(Change listing data)

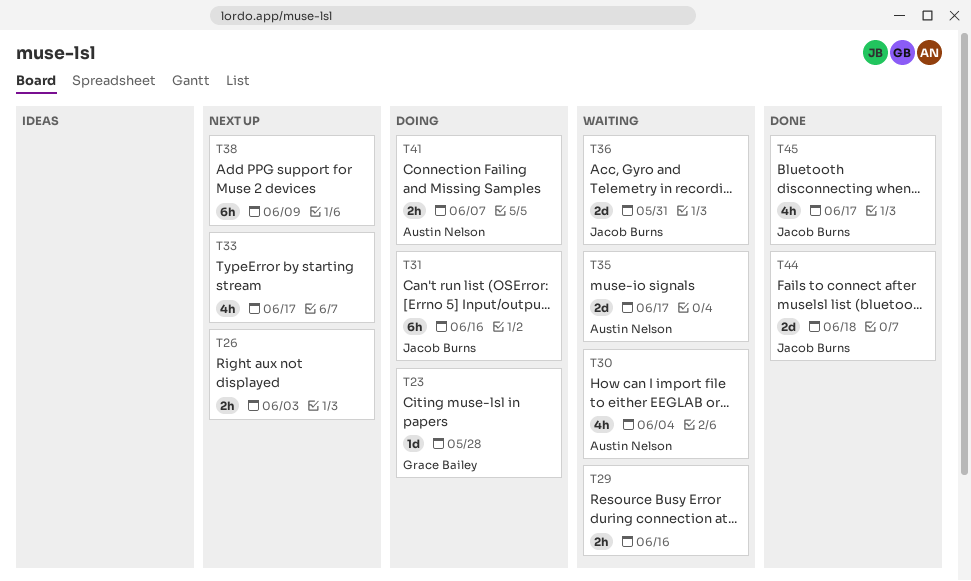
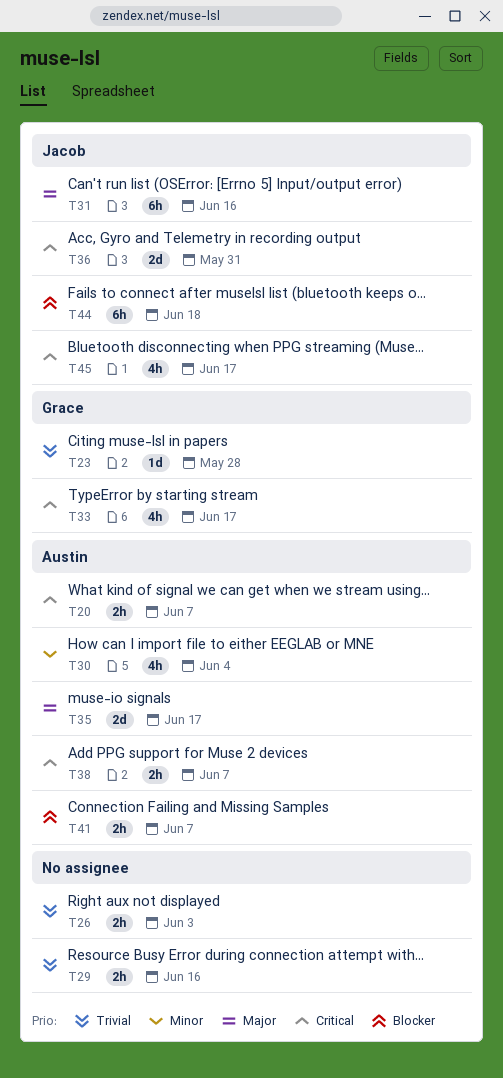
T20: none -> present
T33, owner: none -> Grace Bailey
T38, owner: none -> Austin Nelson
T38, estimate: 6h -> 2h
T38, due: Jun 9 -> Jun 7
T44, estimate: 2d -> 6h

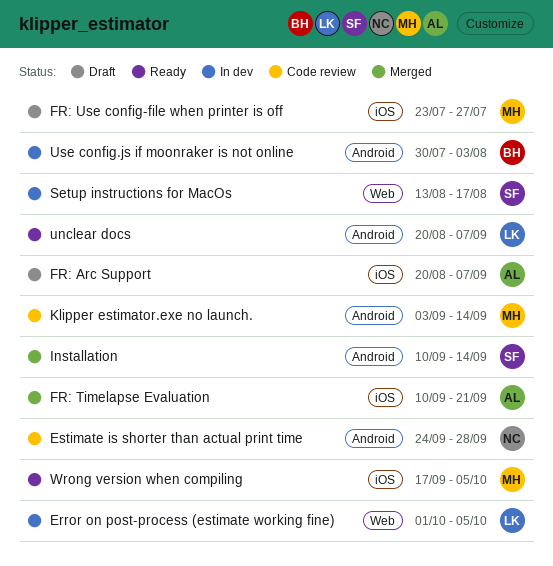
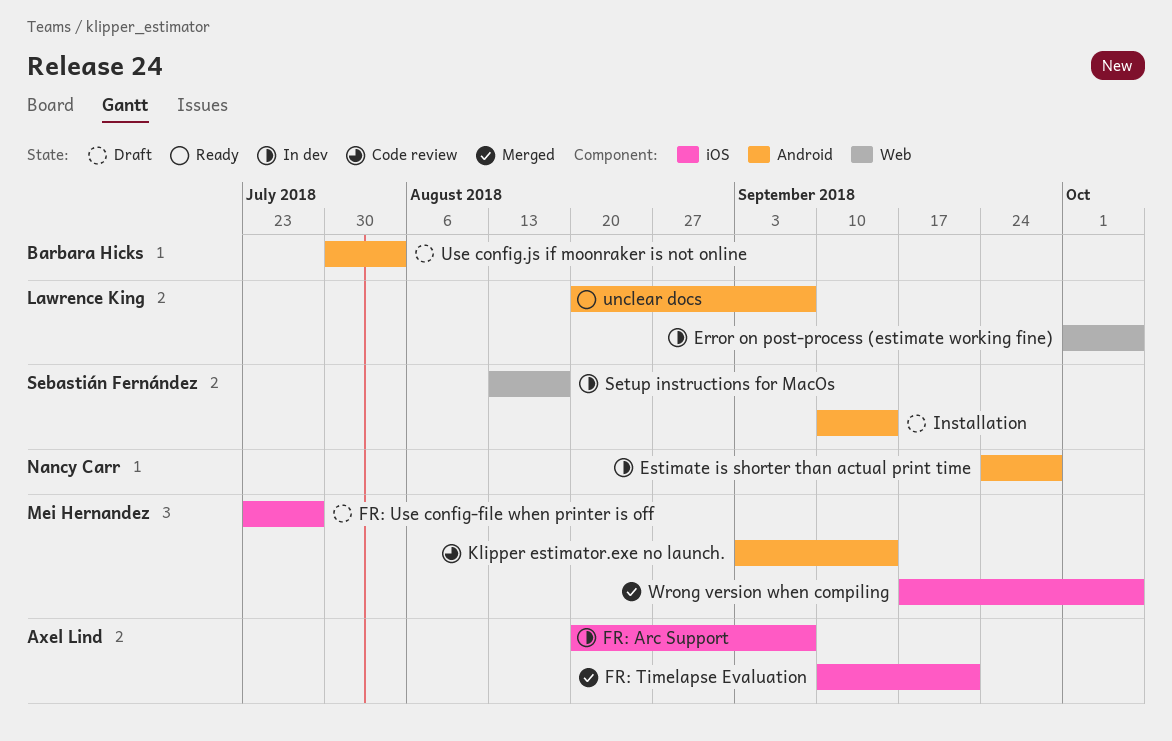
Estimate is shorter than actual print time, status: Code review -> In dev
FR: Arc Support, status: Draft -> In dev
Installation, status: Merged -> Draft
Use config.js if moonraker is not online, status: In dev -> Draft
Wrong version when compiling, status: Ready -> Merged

YOUR INSTRUCTIONS: Reproduce, without alteration and without pictures, only those lines that lie between the first line of the entries above and the line containing "Use config.js if", both of them included.

RESPONSE AREA:
T20: none -> present
T33, owner: none -> Grace Bailey
T38, owner: none -> Austin Nelson
T38, estimate: 6h -> 2h
T38, due: Jun 9 -> Jun 7
T44, estimate: 2d -> 6h

Estimate is shorter than actual print time, status: Code review -> In dev
FR: Arc Support, status: Draft -> In dev
Installation, status: Merged -> Draft
Use config.js if moonraker is not online, status: In dev -> Draft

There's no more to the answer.